TITLE:
Photorespiration and Its Role in the Regulation of Photosynthesis and Plant Productivity
AUTHORS:
V. I. Chikov, G. A. Akhtyamova
KEYWORDS:
Assimilate Transport, Apoplast, Stomata, Invertase, Chloroplast
JOURNAL NAME:
American Journal of Plant Sciences,
Vol.10 No.12,
December
12,
2019
ABSTRACT: The results of long-term studies of photorespiration
are summarized and the unsuccessful attempts to increase productivity by
suppressing this process are shown. It has been shown that photorespiration and
glycolate metabolism are involved in the regulation of the relationship between
light processes in chloroplasts and the dark reactions of carbon dioxide
assimilation. The studies were conducted on plants in vivo and were associated with the activity of the apoplastic
invertase enzyme, affecting assimilate transport. In violation of donor-acceptor
relations between photosynthetic and plant-assimilating organs (removal of part
of organs-consumers of assimilates or leaves, increase in nitrate nutrition),
the kinetics of inclusion of 14C in glycolate was changed.

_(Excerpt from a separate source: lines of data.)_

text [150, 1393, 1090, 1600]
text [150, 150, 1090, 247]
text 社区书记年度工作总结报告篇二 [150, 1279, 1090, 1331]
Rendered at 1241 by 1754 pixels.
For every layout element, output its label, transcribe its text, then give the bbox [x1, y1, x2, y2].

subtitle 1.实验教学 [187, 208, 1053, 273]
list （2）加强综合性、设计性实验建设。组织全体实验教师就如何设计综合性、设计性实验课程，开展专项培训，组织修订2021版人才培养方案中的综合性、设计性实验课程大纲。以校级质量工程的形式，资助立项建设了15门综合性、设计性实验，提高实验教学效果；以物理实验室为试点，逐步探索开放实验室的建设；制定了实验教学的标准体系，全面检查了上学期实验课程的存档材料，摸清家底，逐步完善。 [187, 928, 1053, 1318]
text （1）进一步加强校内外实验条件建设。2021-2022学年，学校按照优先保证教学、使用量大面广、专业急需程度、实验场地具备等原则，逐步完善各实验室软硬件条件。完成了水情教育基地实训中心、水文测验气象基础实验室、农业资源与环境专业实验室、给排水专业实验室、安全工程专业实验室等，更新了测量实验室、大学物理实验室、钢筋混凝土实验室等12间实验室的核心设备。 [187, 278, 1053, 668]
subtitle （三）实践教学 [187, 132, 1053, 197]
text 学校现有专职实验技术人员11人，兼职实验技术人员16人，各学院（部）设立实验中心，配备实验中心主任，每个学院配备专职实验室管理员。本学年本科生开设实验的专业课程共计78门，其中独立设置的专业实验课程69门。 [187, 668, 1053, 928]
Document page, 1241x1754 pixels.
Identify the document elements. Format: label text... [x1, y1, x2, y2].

This is
due to the strengthening of the role of the transketolase mechanism of its
formation. The study of genetically transformed plants, in which either an
additional apoplastic invertase gene was introduced, or the existing gene was
blocked and did not act, showed a different change in the ratio of 14C-labeled
sucrose/hexose and the transpiration response to reduced light. In this
connection, the concept of the mechanism of photorespiration interaction with
apoplastic invertase and stomatal apparatus of the leaf is proposed when the ratio
of light and dark reactions of photosynthesis or assimilate transport is
changed. The essence of the concept is that when the ratio of light and dark
processes is disturbed, the concentration of organic acids changes first in
mesophilic cells (mainly by photorespiration), and then in the extracellular
space. It changes the activity of apoplastic invertase, which hydrolyzes
sucrose and prevents it from being exported from the leaf. Hydrolysis of
sucrose increases the osmoticity of the
aquatic environment of the apoplast, which increases with movement to the
stomata. The changed osmoticity of the
environment around the stomatal guard cells changes the resistance of CO2 diffusion into the leaf. This normalizes the ratio of light and dark processes
in the sheet. Therefore, when illumination decreases, nitrate nutrition
increases or difficulties arise with the use of photosynthesis products in
acceptor organs, the ratio of 14C-labeled sucrose/hexose decreases,
and the stomata close. With increasing illumination, reverse events occur.